### JOB
Pick out and copy every line below that contains the string "lobe". Case counts.

### EXERCISE MATERIALS

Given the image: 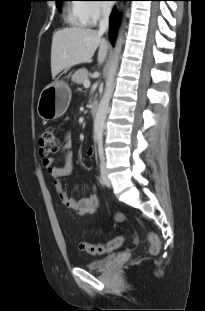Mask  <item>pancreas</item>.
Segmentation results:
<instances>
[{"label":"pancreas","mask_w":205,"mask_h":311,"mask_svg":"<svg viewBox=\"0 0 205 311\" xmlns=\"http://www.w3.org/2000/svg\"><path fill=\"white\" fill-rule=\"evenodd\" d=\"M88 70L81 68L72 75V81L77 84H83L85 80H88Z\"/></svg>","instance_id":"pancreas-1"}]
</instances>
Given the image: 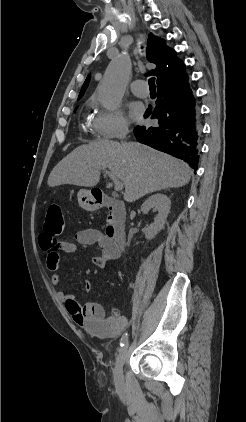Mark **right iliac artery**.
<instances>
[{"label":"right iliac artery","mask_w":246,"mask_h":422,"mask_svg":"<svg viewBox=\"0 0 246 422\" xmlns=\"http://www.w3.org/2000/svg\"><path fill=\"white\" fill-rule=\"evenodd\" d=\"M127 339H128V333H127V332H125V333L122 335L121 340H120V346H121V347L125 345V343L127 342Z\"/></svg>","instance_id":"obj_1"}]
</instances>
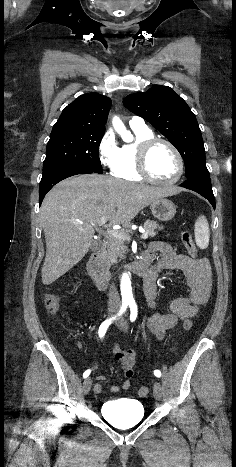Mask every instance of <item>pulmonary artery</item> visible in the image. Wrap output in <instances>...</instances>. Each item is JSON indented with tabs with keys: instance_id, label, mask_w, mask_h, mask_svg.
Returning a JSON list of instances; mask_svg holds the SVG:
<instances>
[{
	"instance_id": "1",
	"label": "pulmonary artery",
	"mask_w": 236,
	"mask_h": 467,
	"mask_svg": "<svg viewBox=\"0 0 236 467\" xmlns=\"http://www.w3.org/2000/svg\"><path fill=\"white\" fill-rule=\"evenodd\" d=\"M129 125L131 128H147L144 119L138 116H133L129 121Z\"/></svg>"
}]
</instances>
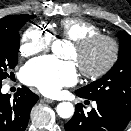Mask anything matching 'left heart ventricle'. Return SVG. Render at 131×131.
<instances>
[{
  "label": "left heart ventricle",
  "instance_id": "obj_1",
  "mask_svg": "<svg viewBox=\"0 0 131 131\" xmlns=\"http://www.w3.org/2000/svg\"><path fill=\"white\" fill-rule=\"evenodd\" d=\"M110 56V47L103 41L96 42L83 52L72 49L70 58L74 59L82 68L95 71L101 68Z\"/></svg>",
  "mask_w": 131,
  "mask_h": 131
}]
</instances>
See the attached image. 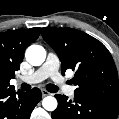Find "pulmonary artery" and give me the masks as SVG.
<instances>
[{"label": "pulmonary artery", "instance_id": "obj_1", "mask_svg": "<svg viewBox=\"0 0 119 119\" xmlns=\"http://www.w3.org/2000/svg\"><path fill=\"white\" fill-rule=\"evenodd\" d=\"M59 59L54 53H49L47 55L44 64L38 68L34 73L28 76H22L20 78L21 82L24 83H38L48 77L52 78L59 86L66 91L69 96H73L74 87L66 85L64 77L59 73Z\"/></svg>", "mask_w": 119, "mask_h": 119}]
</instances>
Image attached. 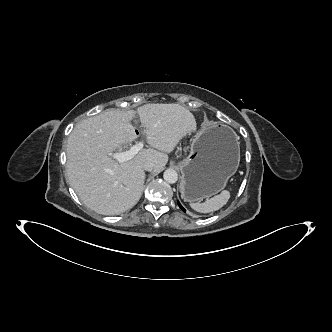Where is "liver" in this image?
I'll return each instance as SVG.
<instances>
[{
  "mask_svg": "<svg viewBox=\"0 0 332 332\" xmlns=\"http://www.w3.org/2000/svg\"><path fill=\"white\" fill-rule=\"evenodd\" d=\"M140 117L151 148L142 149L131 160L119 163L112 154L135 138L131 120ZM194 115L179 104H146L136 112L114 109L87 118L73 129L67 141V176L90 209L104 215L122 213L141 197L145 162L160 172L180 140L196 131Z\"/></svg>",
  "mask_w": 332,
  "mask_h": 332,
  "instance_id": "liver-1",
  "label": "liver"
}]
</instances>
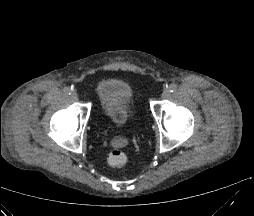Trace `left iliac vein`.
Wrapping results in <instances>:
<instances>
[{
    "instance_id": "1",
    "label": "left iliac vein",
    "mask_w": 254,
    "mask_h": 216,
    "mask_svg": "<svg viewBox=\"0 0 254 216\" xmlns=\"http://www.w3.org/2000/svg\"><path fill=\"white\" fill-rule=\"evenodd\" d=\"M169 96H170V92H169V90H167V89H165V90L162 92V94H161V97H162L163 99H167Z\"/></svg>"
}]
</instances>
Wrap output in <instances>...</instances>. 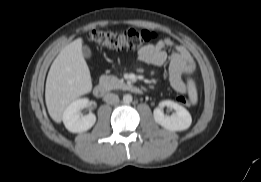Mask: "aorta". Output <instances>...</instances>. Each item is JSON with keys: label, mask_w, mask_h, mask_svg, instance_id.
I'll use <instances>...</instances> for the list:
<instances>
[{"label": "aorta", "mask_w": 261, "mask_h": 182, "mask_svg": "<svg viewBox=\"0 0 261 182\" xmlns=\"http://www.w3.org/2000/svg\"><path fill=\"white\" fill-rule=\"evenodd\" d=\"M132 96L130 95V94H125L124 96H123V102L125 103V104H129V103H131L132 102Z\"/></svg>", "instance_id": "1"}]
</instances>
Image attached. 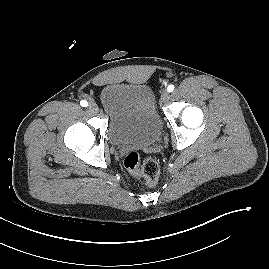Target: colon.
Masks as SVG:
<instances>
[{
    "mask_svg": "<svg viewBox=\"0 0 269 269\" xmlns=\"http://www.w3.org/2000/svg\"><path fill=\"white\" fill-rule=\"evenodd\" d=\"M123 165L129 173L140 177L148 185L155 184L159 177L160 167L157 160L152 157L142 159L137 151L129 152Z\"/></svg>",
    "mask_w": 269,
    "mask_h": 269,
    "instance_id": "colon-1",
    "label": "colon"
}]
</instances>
==
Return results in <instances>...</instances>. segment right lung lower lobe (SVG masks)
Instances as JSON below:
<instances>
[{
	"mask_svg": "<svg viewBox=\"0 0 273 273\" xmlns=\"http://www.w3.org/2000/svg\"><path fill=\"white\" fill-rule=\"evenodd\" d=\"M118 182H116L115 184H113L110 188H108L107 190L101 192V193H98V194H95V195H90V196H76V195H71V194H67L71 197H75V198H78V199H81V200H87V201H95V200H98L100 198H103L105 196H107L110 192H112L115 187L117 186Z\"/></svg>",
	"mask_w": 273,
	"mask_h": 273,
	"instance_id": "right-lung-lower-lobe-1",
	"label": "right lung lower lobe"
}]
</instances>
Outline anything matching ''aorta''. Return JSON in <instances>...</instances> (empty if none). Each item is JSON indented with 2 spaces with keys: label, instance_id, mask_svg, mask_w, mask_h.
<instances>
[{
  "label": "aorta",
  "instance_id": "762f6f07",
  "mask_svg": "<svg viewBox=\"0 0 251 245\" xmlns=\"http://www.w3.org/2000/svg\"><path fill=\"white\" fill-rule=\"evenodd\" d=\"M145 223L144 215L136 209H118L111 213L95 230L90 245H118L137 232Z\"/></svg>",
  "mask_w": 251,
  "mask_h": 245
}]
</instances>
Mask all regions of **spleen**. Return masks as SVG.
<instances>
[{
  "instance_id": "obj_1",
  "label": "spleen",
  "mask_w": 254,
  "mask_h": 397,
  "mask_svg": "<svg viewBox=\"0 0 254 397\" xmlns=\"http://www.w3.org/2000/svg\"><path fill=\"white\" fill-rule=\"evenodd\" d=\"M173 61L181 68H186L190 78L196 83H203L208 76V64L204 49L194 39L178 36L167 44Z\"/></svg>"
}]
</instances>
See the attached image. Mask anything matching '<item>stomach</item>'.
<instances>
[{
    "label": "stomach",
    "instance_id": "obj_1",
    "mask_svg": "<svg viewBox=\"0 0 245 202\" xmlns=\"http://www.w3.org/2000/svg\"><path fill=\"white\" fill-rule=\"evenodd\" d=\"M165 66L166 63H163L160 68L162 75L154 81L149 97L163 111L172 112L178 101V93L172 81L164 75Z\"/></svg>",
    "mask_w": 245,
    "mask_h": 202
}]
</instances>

### IN RESPONSE
Return results in <instances>...</instances>. segment right lung lower lobe (SVG masks)
	"instance_id": "right-lung-lower-lobe-1",
	"label": "right lung lower lobe"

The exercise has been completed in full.